Ia berjalan sempoyongan menyusuri jalan desa. Si Tetep yang merasa kasihan
melihat si nenek itu secara diam-diam mengambil jatah makan siangnya, lalu
mengejar nenek itu yang sudah sampai di ujung desa.
“Tunggu,
Nek!” teriak si Tetep.
Nenek itu
pun berhenti, lalu menoleh ke belakang. Ia melihat seorang anak muda berlari
mendekatinya.
“Ada apa,
Anak Muda?” tanya nenek itu.
“Saya
Tetep, Nek! Saya ingin meminta maaf atas perlakuan Ayah saya tadi! Sebagai obat
kecewa, ambillah jatah makan siang saya ini, Nek!” kata si Tetep seraya menyerahkan
makanannya kepada nenek itu.
“Terima
kasih, Tetep! Engkau anak yang baik hati. Semoga Tuhan akan membalas kebaikanmu
ini dengan kemuliaan,” ujar nenek itu dengan perasaan gembira.
“Sama-sama,
Nek!” ucap sit Tetep seraya berpamitan kembali ke rumahnya.
Setelah
si Tetep pergi, nenek tua itu segera menyantap makanan itu, lalu kembali
melanjutkan perjalanan menuju ke sebuah bukit di dekat desa. Setibanya di atas
bukit, ia berhenti sejenak untuk melepaskan lelah. Dari atas bukit itu ia dapat
melihat rumah Pak Kikir berdiri dengan megah di antara rumah-rumah penduduk
desa.
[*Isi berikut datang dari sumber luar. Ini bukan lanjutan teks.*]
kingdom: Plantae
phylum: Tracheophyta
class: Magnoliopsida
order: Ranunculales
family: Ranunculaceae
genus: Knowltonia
Ia turut bersedih melihat penderitaan penduduk akibat keserakahan Pak
Kikir.
“Dasar
orang tua serakah! Tunggulah pembalasannya, Pak Kikir! Tuhan akan menimpakan
hukuman kepadamu. Keserakahan dan kekikiranmu akan menenggelamkanmu!” ucap
nenek itu.
Usai
berdoa kepada Tuhan Yang Mahakuasa, nenek tua itu segera menancapkan tongkatnya
ke tanah. Begitu ia mencabut kembali tongkatnya, terpancarlah air yang sangat
deras dari lubang tancapan itu. Semakin lama lubang tancapan itu semakin besar,
sehingga terjadilah banjirlah besar. Melihat kedatangan banjir itu, para warga
yang masih berkumpul di rumah Pak Kikir menjadi panik dan segera berlarian
mencari tempat perlindungan untuk menyelamatkan diri.
“Banjir...!
Banjir...! Ayo lari...!” teriak para penduduk desa dengan panik.
Melihat
kepanikan para warga, si Tetep segera menganjurkan mereka agar berlari menuju
ke atas bukit.
“Bagaimana
dengan sawah dan ternak kita?” tanya para warga.
“Tidak
usah memikirkan harta kalian! Yang penting selamatkan dulu nyawa kalian!” ujar
si Tetep yang bijak itu.
Akhirnya,
warga pun berlarian menuju ke atas bukit. Sementara itu, Pak Kikir masuk dalam
rumahnya hendak menyelamatkan harta bendanya.
“Ayah,
ayo cepat keluarlah dari rumah! Banjir itu sudah semakin dekat! Kita harus
segera menyelamatkan diri!” seru si Tetep.
Pak Kikir
tidak menghiraukan seruan anaknya. Ia terus berusaha mengambil peti hartanya
yang disimpan di dalam tanah. Beberapa kali si Tetep berteriak, namun ayahnya
belum juga keluar dari rumah. Akhirnya ia segera berlari menuju ke bukit untuk
menyelamatkan diri. Sementara itu, Pak Kikir yang masih sibuk mengumpulkan
hartanya, tidak dapat lagi menyelamatkan diri. Banjir besar itu telah
menenggalamkannya.
Si Tetep
bersama warga lainnya yang berlari naik ke atas bukit akhirnya selamat. Namun
mereka sangat sedih, karena seluruh desa mereka sudah terendam banjir. Rumah,
ternak, dan seluruh harta benda mereka hanyut terbawa arus banjir. Akhirnya, si
Tetep menganjurkan penduduk untuk mencari daerah lain yang lebih aman. Setelah
mendapat tempat yang cocok, mereka pun membuat pemukiman dan mengangkat si
Tetep menjadi kepala desa.
Tetep
seorang pemimpin yang adil dan bijaksana. Setelah membagi tanah secara rata, ia
pun menganjurkan warganya untuk mengolah tanah tersebut. Ia mengajari mereka
cara menanam padi dan mengairi sawah dengan baik. Berkat anjuran si Tetep,
mereka hidup aman dan sejahtera. Mereka pun senantiasa patuh terhadap anjuran
pemimpinnya. Desa itu kemudian mereka namai Desa Anjuran. Lama kelamaan, desa
itu berkembang menjadi kota kecil yang disebut Cianjur.